You can permit users to enter a special URL to get to the “other side”. you could have some way of entering a URL that takes you past that launch application straight into the B side, so that you could click around, you could manually verify that the new B application works in the production environment before you flip the switch to make that the deployed production system. This is a very wise and useful type of testing to do, a great final stage of testing because the new code in actually in production. It’s obviously not a replacement for testing in a separate test environment, it’s an adjunct for even greater safety in deploment.

Performance

When a system is running in a steady state, its caches are fully populated with relevant data, so many requests can be answered with data from the cache (RAM). But when a system is freshly started, its caches are empty, so more requests require (slower) disk access, during the first few minutes of operations. This is sometimes called the “empty cache” problem, and is responsible for the poor performance sometimes seen in the first few minutes after a busy system is restarted.
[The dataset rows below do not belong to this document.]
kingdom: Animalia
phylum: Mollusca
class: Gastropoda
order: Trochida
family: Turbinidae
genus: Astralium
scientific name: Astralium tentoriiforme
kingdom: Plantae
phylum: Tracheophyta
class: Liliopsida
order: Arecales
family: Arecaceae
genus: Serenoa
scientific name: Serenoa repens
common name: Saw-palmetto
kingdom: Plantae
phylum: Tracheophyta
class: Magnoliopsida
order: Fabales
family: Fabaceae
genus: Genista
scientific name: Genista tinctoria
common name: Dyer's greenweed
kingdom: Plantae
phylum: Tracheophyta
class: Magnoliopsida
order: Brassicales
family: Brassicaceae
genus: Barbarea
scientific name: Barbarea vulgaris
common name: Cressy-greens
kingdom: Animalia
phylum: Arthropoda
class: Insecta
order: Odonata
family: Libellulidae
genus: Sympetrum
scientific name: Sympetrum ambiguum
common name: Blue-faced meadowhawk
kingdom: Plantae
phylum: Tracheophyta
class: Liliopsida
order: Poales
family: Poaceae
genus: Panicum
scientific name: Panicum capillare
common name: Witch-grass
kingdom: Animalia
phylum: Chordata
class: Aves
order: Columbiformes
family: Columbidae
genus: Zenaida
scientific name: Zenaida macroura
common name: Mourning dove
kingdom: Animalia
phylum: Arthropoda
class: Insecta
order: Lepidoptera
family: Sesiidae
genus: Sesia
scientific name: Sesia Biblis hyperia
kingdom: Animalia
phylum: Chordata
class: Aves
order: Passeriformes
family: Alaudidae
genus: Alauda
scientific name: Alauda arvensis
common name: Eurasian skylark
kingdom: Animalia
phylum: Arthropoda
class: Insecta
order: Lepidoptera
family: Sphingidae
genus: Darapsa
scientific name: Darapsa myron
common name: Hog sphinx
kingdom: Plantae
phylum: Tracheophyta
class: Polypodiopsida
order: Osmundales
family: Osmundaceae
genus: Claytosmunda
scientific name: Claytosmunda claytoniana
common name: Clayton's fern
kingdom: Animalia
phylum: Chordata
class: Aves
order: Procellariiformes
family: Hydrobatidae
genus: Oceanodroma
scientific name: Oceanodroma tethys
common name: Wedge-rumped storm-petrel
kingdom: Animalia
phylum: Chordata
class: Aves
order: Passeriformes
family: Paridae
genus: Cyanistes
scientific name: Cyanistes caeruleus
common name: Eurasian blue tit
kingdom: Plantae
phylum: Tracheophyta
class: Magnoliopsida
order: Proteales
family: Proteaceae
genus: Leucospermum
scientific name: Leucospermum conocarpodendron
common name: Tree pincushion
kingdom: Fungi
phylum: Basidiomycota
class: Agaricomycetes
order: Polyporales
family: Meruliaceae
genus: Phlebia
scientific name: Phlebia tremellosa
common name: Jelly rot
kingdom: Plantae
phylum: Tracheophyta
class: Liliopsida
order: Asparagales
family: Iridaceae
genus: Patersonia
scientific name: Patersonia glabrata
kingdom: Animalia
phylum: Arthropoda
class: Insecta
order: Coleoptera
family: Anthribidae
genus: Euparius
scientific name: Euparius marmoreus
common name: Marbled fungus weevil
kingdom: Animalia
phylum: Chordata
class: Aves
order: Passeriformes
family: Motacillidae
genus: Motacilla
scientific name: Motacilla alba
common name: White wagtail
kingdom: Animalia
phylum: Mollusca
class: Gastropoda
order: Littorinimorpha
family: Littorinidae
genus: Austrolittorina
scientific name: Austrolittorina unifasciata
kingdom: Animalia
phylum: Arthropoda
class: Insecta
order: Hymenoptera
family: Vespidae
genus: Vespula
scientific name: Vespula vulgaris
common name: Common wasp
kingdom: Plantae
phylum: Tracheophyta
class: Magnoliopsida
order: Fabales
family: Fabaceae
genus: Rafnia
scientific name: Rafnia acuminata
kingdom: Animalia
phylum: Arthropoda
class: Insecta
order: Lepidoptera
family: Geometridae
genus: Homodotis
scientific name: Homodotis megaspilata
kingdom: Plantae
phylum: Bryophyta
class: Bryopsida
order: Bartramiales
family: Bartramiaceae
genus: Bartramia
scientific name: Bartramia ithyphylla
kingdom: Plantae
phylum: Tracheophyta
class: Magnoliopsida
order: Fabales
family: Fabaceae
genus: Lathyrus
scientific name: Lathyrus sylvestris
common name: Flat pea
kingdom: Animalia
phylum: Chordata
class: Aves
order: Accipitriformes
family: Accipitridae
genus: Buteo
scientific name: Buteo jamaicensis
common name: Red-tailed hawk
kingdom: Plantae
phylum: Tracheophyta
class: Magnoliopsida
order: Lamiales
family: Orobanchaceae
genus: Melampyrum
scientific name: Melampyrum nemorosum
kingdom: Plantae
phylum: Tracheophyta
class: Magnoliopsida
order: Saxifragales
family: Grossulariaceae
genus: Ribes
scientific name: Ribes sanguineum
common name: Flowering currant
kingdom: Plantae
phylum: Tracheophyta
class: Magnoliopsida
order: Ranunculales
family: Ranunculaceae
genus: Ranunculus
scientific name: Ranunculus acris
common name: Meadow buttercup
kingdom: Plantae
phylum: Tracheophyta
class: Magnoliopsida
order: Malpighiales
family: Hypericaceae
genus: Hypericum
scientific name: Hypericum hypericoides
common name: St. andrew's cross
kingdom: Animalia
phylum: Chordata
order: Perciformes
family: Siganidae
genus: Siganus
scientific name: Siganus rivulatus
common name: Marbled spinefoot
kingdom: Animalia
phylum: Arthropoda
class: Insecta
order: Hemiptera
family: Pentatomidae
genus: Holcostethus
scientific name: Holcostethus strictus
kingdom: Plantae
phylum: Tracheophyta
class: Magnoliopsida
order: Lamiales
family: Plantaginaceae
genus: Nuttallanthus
The technique described here prevents this problem, because with it you avoid ever shutting down and restarting your whole Web application with your full user population on it. Instead, since the switch only brings newly-logging-in users to the new version – the new instance – you gradually have people start using it, so you never take a big hit all at once in terms of cache population.

Schema Changes

Hani asked, in a comment, about schema changes. A simple answer is that you won’t be able to make a transition like the one described here (where both the old and new code versions run in parallel for a while), if you make schema changes such that the old code no longer works. A more complex answer, which I have used with great results, is that this is a programmable computer and you are a programmer – with some effort, you can make the software tolerate both the old and new schemas. So the process works like this:

  1. Decide on the schema change, but don’t deploy it
  2. Modify your software to tolerate the old or new schema, whichever is present
  3. Deploy the new software, transition all users to it (as described above)
  4. Make the schema change; you may need to momentarily quiesce the software, but hopefully not kill user sessions

(There are a few tools out there to help with the schema-change-in-a-live-app problem. One of then is ChronicDB who wrote me to point this out.)

Of course this is a lot more work than just stopping the server, making your change, and restarting. Whether it’s worth it depends on your situation. If you have an overnight non-usage window, consider using it instead of the long path described here.

I hope this is helpful for someone out there. Comments are welcome.